**Study text:**
4. What does the 6-month roadmap look like? A vendor partnership is a bet on trajectory as much as current capability. The roadmap should align with where your product is going. Specifics matter. Vendors who will not discuss roadmap details should be eliminated from consideration.
5. What is the support experience during incidents? Reference calls are more useful here than case studies. Speak to customers who have hit problems and resolved them with the vendor. Partnership behavior under stress is the strongest signal of long-term fit.
A vendor that answers these five questions well is a vendor worth integrating against. A vendor that struggles with any of them is a vendor whose problems will eventually become your problems.
The decision in one paragraph
For nearly every healthtech product organization, the right call is to buy IDP, integrate against it through an API-first vendor, and redirect internal engineering capacity to the workflow and experience layers that define the product. The companies that succeed in this category over the next five years will not be the ones that built the best document processing engines. They will be the ones that built the best products on top of one. Where you choose to spend engineering capacity is the most consequential product decision your team will make. Spend it on the work only you can do.
Summary
- Intelligent document processing in healthcare is not a single feature — it is the orchestration of ingestion, OCR, classification, patient matching, and EHR integration. Treating it as a feature underestimates the work by an order of magnitude.
- Foundation model wrappers handle pilot volumes well but fall short in production on unit economics, auditability, edge-case handling, and compliance overhead.
- Building IDP in-house typically requires 4–8 engineers and 18–36 months before delivering customer-facing value, with ongoing maintenance permanently scaled to your document types and EHR footprint.
- The opportunity cost — the differentiated product work not produced during the build — is the cost most analyses fail to price in.
- Buying redirects engineering capacity to the layers that define your product, and a serious IDP vendor will continue to advance the document layer faster than an in-house team.
- For every healthtech product team whose core product is not document automation itself, the right decision is to buy.

**Material supplied:**

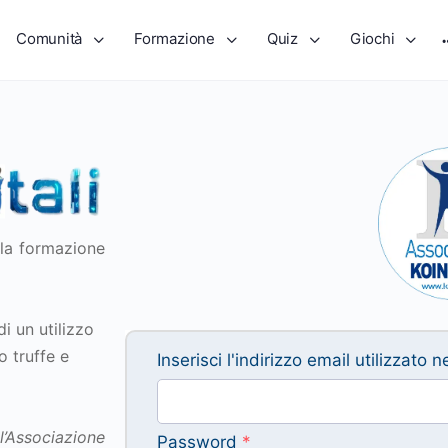
Comunità
Formazione
Quiz
Giochi
lla formazione
di un utilizzo
 truffe e
Inserisci l'indirizzo email utilizzato 
’Associazione
Password
*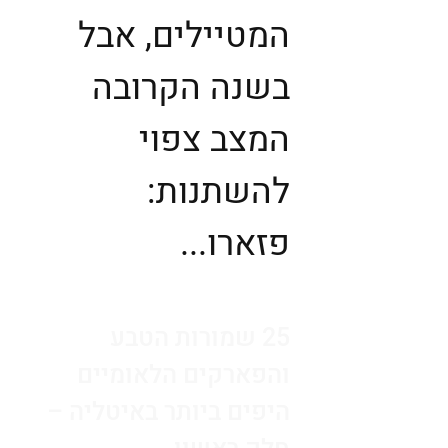
המטיילים, אבל
בשנה הקרובה
המצב צפוי
להשתנות:
פזארו...
25 שמורות הטבע
והפארקים הלאומיים
היפים ביותר באיטליה –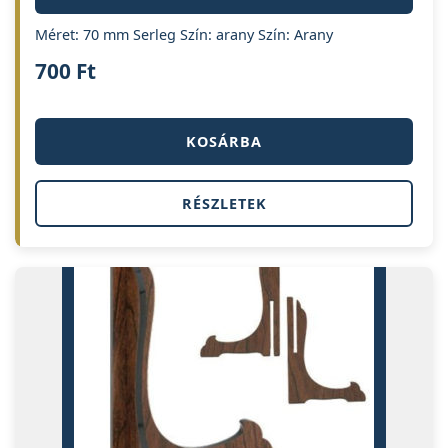
Méret: 70 mm Serleg Szín: arany Szín: Arany
700
Ft
KOSÁRBA
RÉSZLETEK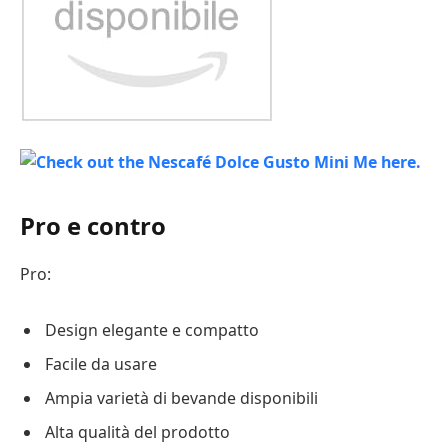
Pro e contro
Pro:
Design elegante e compatto
Facile da usare
Ampia varietà di bevande disponibili
Alta qualità del prodotto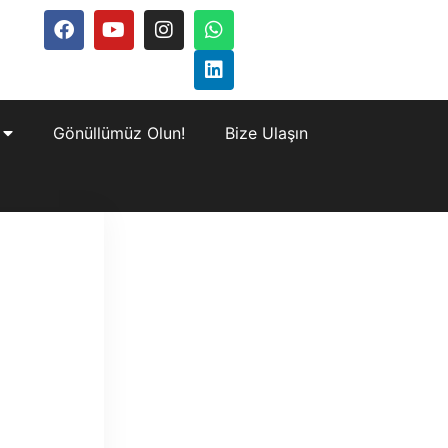
Gönüllümüz Olun!
Bize Ulaşın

**Tasks to carry out:**
#1 Answer these questions from the healthtech document processing text. Give one answer per line, labeled (a), (b), (c).
(a) How many engineers does building IDP in-house typically require, and for how many months?
(b) What should happen to vendors who will not discuss roadmap details?
(c) What does the text call the strongest signal of long-term fit?
#2 Write what comes next in the healthtech document processing text, continuing after the final point of its summary.

**Answers by item number:**
#1
(a) 4–8 engineers for 18–36 months.
(b) They should be eliminated from consideration.
(c) Partnership behavior under stress.

#2
Conclusion
The build-versus-buy question is rarely decided by the merits of the build itself. It is decided by what the team does with the engineering capacity the decision frees up — or absorbs.
A product organization that chooses to build IDP will, eighteen months from now, have a working document processing layer and a roadmap that has been quietly shaped around it. A product organization that chooses to buy will, eighteen months from now, have integrated against a mature document processing layer and used the intervening time to advance the parts of the product that customers chose them for. Both outcomes are functional. Only one of them moves the product forward.
The healthtech category is becoming more competitive, not less. The window in which product teams can win on infrastructure parity is closing. The teams that emerge well-positioned over the next five years will be the ones that recognized which layers of the stack deserved internal investment and which layers were better served by a serious partner. Intelligent document processing belongs firmly in the second category for almost every healthtech product team, and the sooner that decision is made deliberately, the sooner internal engineering can be redirected to the work that defines the product.
If your team is currently in a build evaluation for IDP, the most useful next step is to model the cost honestly — engineering headcount, time-to-value, ongoing maintenance, and the opportunity cost of the roadmap items that will be deferred — and compare it against an API-first vendor integration. When that comparison is done with real numbers, the decision tends to make itself.